[Shootout-list] Numerical medium-sized benchmarks

[Sebastien Loisel]

> I was being quite serious about the MathWorld URL - we need a simple
> way to explain what's required, and provide some context.

Sorry, I guess I misunderstood you. Here's the MathWorld for the SIAM
100 digit challenge:

http://mathworld.wolfram.com/Hundred-DollarHundred-DigitChallengeProblems.html

For the numerical integration, I used two Gaussian quadrature methods:

http://mathworld.wolfram.com/GaussianQuadrature.html

One is of order 5, the other of order 7. Then, as with ODE solvers, I
used an "embedded" error estimate.
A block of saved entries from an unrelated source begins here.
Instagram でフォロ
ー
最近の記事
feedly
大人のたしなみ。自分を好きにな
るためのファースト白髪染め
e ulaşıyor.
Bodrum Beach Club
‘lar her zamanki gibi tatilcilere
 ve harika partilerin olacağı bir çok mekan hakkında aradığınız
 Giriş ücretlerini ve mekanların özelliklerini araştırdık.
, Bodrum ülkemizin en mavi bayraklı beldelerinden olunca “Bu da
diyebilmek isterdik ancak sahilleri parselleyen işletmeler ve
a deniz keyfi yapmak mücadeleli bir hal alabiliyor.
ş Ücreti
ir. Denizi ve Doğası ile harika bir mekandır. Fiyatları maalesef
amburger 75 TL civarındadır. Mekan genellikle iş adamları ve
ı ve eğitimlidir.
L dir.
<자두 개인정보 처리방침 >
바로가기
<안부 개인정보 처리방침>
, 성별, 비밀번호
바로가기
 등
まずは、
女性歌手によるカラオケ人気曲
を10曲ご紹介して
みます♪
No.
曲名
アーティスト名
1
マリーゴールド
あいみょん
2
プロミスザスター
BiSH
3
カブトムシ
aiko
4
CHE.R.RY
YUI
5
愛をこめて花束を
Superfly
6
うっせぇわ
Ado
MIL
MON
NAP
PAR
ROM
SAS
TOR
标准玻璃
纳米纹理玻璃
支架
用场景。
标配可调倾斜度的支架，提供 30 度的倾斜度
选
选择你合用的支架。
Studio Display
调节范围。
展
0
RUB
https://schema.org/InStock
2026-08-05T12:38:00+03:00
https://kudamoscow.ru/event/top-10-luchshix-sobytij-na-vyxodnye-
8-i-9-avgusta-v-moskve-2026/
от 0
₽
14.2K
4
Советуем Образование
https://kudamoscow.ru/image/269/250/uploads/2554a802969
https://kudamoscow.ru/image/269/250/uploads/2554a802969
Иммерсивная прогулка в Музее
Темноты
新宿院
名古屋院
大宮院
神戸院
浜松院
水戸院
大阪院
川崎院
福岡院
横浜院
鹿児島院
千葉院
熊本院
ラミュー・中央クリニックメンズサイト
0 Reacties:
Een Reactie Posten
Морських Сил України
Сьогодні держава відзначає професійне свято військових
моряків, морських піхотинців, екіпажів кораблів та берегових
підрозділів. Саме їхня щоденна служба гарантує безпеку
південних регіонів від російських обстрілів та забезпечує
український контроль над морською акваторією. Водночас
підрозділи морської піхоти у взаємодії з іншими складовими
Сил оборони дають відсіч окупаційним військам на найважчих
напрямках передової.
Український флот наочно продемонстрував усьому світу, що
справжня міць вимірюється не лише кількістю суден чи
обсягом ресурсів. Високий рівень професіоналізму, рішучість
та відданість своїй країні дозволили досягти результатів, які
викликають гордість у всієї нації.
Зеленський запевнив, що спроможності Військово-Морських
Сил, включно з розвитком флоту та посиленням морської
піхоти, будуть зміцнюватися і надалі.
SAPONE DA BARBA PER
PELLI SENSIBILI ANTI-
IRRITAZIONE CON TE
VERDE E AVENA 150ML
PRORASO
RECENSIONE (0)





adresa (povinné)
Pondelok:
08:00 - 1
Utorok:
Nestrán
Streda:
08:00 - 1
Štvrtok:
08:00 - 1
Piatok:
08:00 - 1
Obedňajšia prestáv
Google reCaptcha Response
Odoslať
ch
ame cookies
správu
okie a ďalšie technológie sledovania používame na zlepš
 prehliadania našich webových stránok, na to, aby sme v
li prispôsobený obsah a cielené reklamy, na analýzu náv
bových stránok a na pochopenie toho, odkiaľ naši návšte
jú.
I found a discussion of it here:

http://www.google.ch/url?sa=U&start=1&q=http://www.library.cornell.edu/nr/bookcpdf/c16-2.pdf&e=7385

I couldn't find it on mathworld.

For the larger benchmark, I numerically solve an ODE (like the n-body
problem) using the trapezoidal method.

http://mathworld.wolfram.com/TrapezoidalRule.html

The trapezoidal method is implicit, the implicit solver is the Newton iteration.

http://mathworld.wolfram.com/NewtonsMethod.html

To compute the y such that f(y)=0, Newton's method needs f'. Many
numerical algorithm replace f' with a finite difference, but I used
automatic differentiation to compute it. I didn't find an autodiff
page on mathworld, but the following pages may be helpful:

http://www-unix.mcs.anl.gov/autodiff/AD_Tools/
http://www.autodiff.org/
http://www.math.mcgill.ca/loisel/ad-matlab.pdf

Sebastien Loisel